Swap "charDriver.ko" for "myDriver.ko" throughout the records, keeping everything else unchanged, and leave the pictures out of your answer.

(Collected data)
--*--

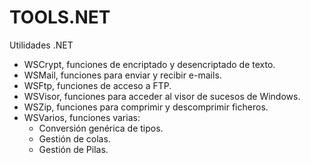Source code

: # TOOLS.NET
Utilidades .NET

- WSCrypt, funciones de encriptado y desencriptado de texto.
- WSMail, funciones para enviar y recibir e-mails.
- WSFtp, funciones de acceso a FTP.
- WSVisor, funciones para acceder al visor de sucesos de Windows.
- WSZip, funciones para comprimir y descomprimir ficheros.
- WSVarios, funciones varias:
  - Conversión genérica de tipos.
  - Gestión de colas.
  - Gestión de Pilas.
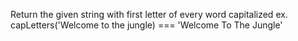 Return the given string with first letter of every word capitalized
ex. capLetters('Welcome to the jungle) === 'Welcome To The Jungle'
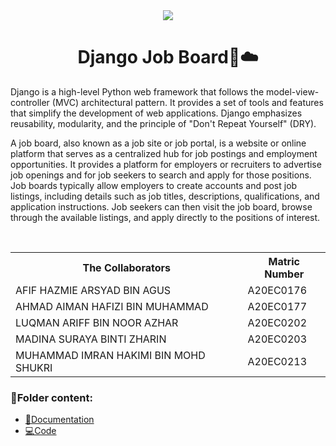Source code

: <div  align="center">
<img  src="https://sheet2site.com/how-to-create-job-board/header.jpg">
</div>

<h1 align='center'>Django Job Board📰☁️</h1>

<p>Django is a high-level Python web framework that follows the model-view-controller (MVC) architectural pattern. It provides a set of tools and features that simplify the development of web applications. Django emphasizes reusability, modularity, and the principle of "Don't Repeat Yourself" (DRY). 

A job board, also known as a job site or job portal, is a website or online platform that serves as a centralized hub for job postings and employment opportunities. It provides a platform for employers or recruiters to advertise job openings and for job seekers to search and apply for those positions. Job boards typically allow employers to create accounts and post job listings, including details such as job titles, descriptions, qualifications, and application instructions. Job seekers can then visit the job board, browse through the available listings, and apply directly to the positions of interest. </p>

<br>

<div align='center'>
<table>
  <tr>
   <th>The Collaborators</th>
   <th>Matric Number</th>
  </tr>
  
   <tr>
     <td>AFIF HAZMIE ARSYAD BIN AGUS</td>
     <td>A20EC0176</td>
   </tr>
   
   <tr>
     <td>AHMAD AIMAN HAFIZI BIN MUHAMMAD</td>
     <td>A20EC0177</td>
   </tr>
 
   <tr>
     <td>LUQMAN ARIFF BIN NOOR AZHAR</td>
     <td>A20EC0202</td>
   </tr>
 
   <tr>
     <td>MADINA SURAYA BINTI ZHARIN</td>
     <td>A20EC0203</td>
   </tr>
 
   <tr>
     <td>MUHAMMAD IMRAN HAKIMI BIN MOHD SHUKRI</td>
     <td>A20EC0213</td>
   </tr>
</table>
</div>

### 📂Folder content:

* [📖Documentation](https://github.com/drshahizan/learn-django/blob/main/materials/assignment/submission/Noctua/Documentation.md)
* [💻Code](https://github.com/drshahizan/learn-django/tree/main/materials/assignment/submission/Noctua/noctua-job-portal)
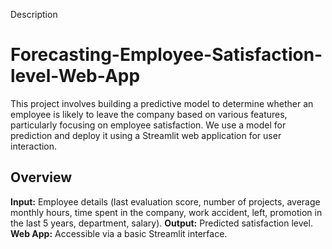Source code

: Description
# Forecasting-Employee-Satisfaction-level-Web-App
This project involves building a predictive model to determine whether an employee is likely to leave the company based on various features, particularly focusing on employee satisfaction. We use a  model for prediction and deploy it using a Streamlit web application for user interaction.
## Overview
 **Input:** Employee details (last evaluation score, number of projects, average monthly hours, time spent in the company, work accident, left, promotion in the last 5 years, department, salary).
 **Output:** Predicted satisfaction level.
 **Web App:** Accessible via a basic Streamlit interface.










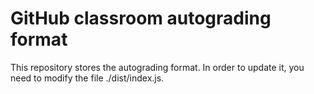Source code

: # GitHub classroom autograding format

This repository stores the autograding format. In order to update it, you need to modify the file ./dist/index.js.

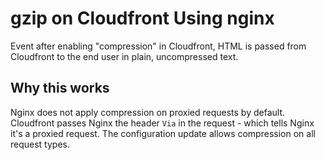 # gzip on Cloudfront Using nginx
Event after enabling "compression" in Cloudfront, HTML is passed from Cloudfront to the end user in plain, uncompressed text.

## Why this works
Nginx does not apply compression on proxied requests by default. Cloudfront passes Nginx the header `Via` in the request - which tells Nginx it's a proxied request. The configuration update allows compression on all request types.
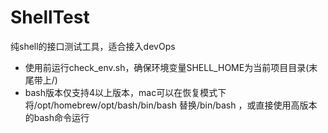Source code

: # ShellTest
纯shell的接口测试工具，适合接入devOps

* 使用前运行check_env.sh，确保环境变量SHELL_HOME为当前项目目录(末尾带上/)
* bash版本仅支持4以上版本，mac可以在恢复模式下将/opt/homebrew/opt/bash/bin/bash 替换/bin/bash ，或直接使用高版本的bash命令运行
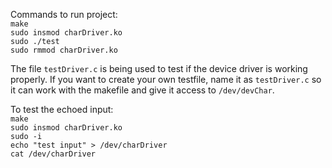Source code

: Commands to run project: <br>
`make` <br>
`sudo insmod charDriver.ko` <br>
`sudo ./test` <br>
`sudo rmmod charDriver.ko` <br>

The file `testDriver.c` is being used to test if the device driver is working properly. If you want to create your own testfile, name it as `testDriver.c` so it can work with the makefile and give it access to `/dev/devChar`. 


To test the echoed input:<br>
`make`<br>
`sudo insmod charDriver.ko`<br>
`sudo -i`<br>
`echo "test input" > /dev/charDriver`<br>
`cat /dev/charDriver`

--*--

**Answer to the problem**
Source code

: # TOOLS.NET
Utilidades .NET

- WSCrypt, funciones de encriptado y desencriptado de texto.
- WSMail, funciones para enviar y recibir e-mails.
- WSFtp, funciones de acceso a FTP.
- WSVisor, funciones para acceder al visor de sucesos de Windows.
- WSZip, funciones para comprimir y descomprimir ficheros.
- WSVarios, funciones varias:
  - Conversión genérica de tipos.
  - Gestión de colas.
  - Gestión de Pilas.
 Return the given string with first letter of every word capitalized
ex. capLetters('Welcome to the jungle) === 'Welcome To The Jungle'
Source code

: <div  align="center">
<img  src="https://sheet2site.com/how-to-create-job-board/header.jpg">
</div>

<h1 align='center'>Django Job Board📰☁️</h1>

<p>Django is a high-level Python web framework that follows the model-view-controller (MVC) architectural pattern. It provides a set of tools and features that simplify the development of web applications. Django emphasizes reusability, modularity, and the principle of "Don't Repeat Yourself" (DRY). 

A job board, also known as a job site or job portal, is a website or online platform that serves as a centralized hub for job postings and employment opportunities. It provides a platform for employers or recruiters to advertise job openings and for job seekers to search and apply for those positions. Job boards typically allow employers to create accounts and post job listings, including details such as job titles, descriptions, qualifications, and application instructions. Job seekers can then visit the job board, browse through the available listings, and apply directly to the positions of interest. </p>

<br>

<div align='center'>
<table>
  <tr>
   <th>The Collaborators</th>
   <th>Matric Number</th>
  </tr>
  
   <tr>
     <td>AFIF HAZMIE ARSYAD BIN AGUS</td>
     <td>A20EC0176</td>
   </tr>
   
   <tr>
     <td>AHMAD AIMAN HAFIZI BIN MUHAMMAD</td>
     <td>A20EC0177</td>
   </tr>
 
   <tr>
     <td>LUQMAN ARIFF BIN NOOR AZHAR</td>
     <td>A20EC0202</td>
   </tr>
 
   <tr>
     <td>MADINA SURAYA BINTI ZHARIN</td>
     <td>A20EC0203</td>
   </tr>
 
   <tr>
     <td>MUHAMMAD IMRAN HAKIMI BIN MOHD SHUKRI</td>
     <td>A20EC0213</td>
   </tr>
</table>
</div>

### 📂Folder content:

* [📖Documentation](https://github.com/drshahizan/learn-django/blob/main/materials/assignment/submission/Noctua/Documentation.md)
* [💻Code](https://github.com/drshahizan/learn-django/tree/main/materials/assignment/submission/Noctua/noctua-job-portal)
Source code

: Description
# Forecasting-Employee-Satisfaction-level-Web-App
This project involves building a predictive model to determine whether an employee is likely to leave the company based on various features, particularly focusing on employee satisfaction. We use a  model for prediction and deploy it using a Streamlit web application for user interaction.
## Overview
 **Input:** Employee details (last evaluation score, number of projects, average monthly hours, time spent in the company, work accident, left, promotion in the last 5 years, department, salary).
 **Output:** Predicted satisfaction level.
 **Web App:** Accessible via a basic Streamlit interface.










Source code

: # GitHub classroom autograding format

This repository stores the autograding format. In order to update it, you need to modify the file ./dist/index.js.

 # gzip on Cloudfront Using nginx
Event after enabling "compression" in Cloudfront, HTML is passed from Cloudfront to the end user in plain, uncompressed text.

## Why this works
Nginx does not apply compression on proxied requests by default. Cloudfront passes Nginx the header `Via` in the request - which tells Nginx it's a proxied request. The configuration update allows compression on all request types.
Source code

: # ShellTest
纯shell的接口测试工具，适合接入devOps

* 使用前运行check_env.sh，确保环境变量SHELL_HOME为当前项目目录(末尾带上/)
* bash版本仅支持4以上版本，mac可以在恢复模式下将/opt/homebrew/opt/bash/bin/bash 替换/bin/bash ，或直接使用高版本的bash命令运行
Source code

: Commands to run project: <br>
`make` <br>
`sudo insmod myDriver.ko` <br>
`sudo ./test` <br>
`sudo rmmod myDriver.ko` <br>

The file `testDriver.c` is being used to test if the device driver is working properly. If you want to create your own testfile, name it as `testDriver.c` so it can work with the makefile and give it access to `/dev/devChar`. 


To test the echoed input:<br>
`make`<br>
`sudo insmod myDriver.ko`<br>
`sudo -i`<br>
`echo "test input" > /dev/charDriver`<br>
`cat /dev/charDriver`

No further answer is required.